La abuela Carmena es manantial inagotable de inspiración. Hoy de nuevo ofrece tema a raíz de la frustrada prohibición de esteladas en la final de la Copa del Rey, asunto este que también da para ejercer de opinador, legislador, defensor de las esencias democráticas que permiten signos contrarios a la unidad de España, --que es que eso es fascistoide-- u odiador a lo bestia de Dancausa , incluidos juicios mezquinos sobre su persona e intenciones e insultos despiadados a su padre, como los del bochornoso artículo de Vidal Folch en El País del jueves pasado.

Una elude todo lo que le suba la tensión. Por eso se toma su medicación, procura evitar enfrentamientos --a veces sin conseguirlo-- y agradecía la posibilidad de, al menos este año, ahorrarse en parte la hiel de ver a su majestad aguantar abnegadamente las vejaciones que gustan de ofrecerle los culés que confunden el amor al Barça con el odio al estado.
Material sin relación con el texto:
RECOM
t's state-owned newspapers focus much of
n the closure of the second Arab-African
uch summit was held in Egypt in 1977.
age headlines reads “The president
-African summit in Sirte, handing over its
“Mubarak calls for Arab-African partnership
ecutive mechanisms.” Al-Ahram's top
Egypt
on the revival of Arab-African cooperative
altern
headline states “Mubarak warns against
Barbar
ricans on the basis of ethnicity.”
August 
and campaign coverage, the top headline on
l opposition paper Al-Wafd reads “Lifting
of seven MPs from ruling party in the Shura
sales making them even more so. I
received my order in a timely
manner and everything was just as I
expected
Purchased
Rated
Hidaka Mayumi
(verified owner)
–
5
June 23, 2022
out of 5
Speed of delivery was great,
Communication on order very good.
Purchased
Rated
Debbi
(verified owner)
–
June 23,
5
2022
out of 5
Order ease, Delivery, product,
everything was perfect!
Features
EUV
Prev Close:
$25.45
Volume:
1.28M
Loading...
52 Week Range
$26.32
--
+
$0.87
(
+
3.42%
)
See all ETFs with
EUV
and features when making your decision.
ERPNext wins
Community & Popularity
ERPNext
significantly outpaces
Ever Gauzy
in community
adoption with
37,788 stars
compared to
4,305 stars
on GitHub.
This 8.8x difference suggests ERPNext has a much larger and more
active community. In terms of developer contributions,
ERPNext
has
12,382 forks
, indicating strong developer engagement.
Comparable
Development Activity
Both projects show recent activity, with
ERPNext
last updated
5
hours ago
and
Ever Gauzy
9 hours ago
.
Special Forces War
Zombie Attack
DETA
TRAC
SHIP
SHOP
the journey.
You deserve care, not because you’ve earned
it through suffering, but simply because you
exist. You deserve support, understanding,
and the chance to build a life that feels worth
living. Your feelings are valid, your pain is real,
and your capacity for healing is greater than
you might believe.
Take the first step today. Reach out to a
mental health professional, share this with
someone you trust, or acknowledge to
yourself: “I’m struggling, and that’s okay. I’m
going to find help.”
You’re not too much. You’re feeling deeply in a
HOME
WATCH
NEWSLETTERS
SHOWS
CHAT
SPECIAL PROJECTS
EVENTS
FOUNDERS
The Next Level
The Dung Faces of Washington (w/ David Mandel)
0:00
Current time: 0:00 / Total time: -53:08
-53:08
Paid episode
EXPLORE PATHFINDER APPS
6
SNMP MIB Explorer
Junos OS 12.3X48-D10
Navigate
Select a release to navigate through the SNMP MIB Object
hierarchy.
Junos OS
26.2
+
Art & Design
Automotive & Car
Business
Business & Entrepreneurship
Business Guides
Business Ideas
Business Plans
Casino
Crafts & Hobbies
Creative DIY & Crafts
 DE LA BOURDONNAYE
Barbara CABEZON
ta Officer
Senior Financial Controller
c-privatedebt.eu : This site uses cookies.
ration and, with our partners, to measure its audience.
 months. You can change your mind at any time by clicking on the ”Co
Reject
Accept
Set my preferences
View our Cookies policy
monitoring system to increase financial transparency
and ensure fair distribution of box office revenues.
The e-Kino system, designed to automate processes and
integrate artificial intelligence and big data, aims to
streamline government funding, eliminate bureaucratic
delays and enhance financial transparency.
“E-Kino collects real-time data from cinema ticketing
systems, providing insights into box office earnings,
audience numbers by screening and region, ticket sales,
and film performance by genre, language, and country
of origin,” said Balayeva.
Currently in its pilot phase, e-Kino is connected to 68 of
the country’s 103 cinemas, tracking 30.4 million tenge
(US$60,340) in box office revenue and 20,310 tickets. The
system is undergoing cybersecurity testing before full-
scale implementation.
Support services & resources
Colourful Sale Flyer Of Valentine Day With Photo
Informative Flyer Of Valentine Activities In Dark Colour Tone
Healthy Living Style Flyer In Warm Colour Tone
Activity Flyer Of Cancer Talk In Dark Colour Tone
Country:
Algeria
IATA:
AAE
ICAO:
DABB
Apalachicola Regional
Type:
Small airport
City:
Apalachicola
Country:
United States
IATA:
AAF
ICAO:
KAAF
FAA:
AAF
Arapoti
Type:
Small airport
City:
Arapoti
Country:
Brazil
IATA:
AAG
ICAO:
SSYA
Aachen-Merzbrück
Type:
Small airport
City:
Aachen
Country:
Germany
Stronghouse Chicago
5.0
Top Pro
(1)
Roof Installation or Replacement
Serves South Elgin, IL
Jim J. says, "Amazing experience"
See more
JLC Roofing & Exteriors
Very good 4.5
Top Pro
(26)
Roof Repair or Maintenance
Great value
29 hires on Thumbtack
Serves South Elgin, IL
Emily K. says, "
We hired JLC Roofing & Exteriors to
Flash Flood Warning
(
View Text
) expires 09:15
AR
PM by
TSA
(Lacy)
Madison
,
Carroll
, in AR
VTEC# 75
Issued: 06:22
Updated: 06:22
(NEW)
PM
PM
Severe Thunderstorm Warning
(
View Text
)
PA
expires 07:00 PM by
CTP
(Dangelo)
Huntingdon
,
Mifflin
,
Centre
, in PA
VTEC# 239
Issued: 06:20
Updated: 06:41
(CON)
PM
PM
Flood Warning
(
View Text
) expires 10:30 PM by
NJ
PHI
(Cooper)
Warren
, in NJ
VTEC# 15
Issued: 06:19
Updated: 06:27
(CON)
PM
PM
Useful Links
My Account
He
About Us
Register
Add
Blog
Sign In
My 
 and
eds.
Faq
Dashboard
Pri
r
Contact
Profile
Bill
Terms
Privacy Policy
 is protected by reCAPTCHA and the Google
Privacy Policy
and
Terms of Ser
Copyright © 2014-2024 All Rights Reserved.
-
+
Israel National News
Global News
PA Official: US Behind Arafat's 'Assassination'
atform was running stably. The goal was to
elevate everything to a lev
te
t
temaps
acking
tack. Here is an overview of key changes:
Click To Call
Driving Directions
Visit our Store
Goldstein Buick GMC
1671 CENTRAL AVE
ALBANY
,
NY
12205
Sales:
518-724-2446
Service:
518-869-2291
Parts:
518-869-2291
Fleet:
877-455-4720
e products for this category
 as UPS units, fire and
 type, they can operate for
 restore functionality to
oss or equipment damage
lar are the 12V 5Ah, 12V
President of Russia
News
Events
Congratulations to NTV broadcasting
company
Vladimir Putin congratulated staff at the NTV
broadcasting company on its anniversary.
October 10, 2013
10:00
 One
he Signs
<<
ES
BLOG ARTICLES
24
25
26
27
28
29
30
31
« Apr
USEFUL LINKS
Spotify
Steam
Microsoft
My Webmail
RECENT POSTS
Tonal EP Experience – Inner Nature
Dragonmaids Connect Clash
Por eso, sin entrar en su legalidad, (que Otegui se pasee con Forcadell de la manita será muy legal pero le produce taquicardia) estaba gozosa ante la supuesta coyuntura de que, por una vez, la final de la Copa fuera un acontecimiento deportivo, limpio de banderolas separadoras en lugar de un aquelarre de pitidos, insultos y exhibición de los peores sentimientos. Pero se le ha amargado la circunstancia. Porque el juez acaba de salvar la democracia y permitirá las esteladas. Menos mal que así estarán todos en el Calderón. No solo Puigdemont , ese paladín del rompimiento, sino también Colau y la alcaldesa de Madrid. Esta, según sus propias palabras había quedado con su amiga Ada para ir al encuentro, pero ante el grave atentado contra los derechos humanos perpetrado por el PP, quería quedarse en casita. Luego reculó. Que ella o sus asesores repararon en que, además de abuela entrañable y amiga de sus amigas, sobre todo representa a una institución y Sevilla se merecía tanto la exhibición del hermanamiento entre ciudades como Barcelona. Ahora, gracias al juez, podrán estar las dos y el hispalense. ¡Qué gran gozo! querido lector, y ¡qué alivio democrático!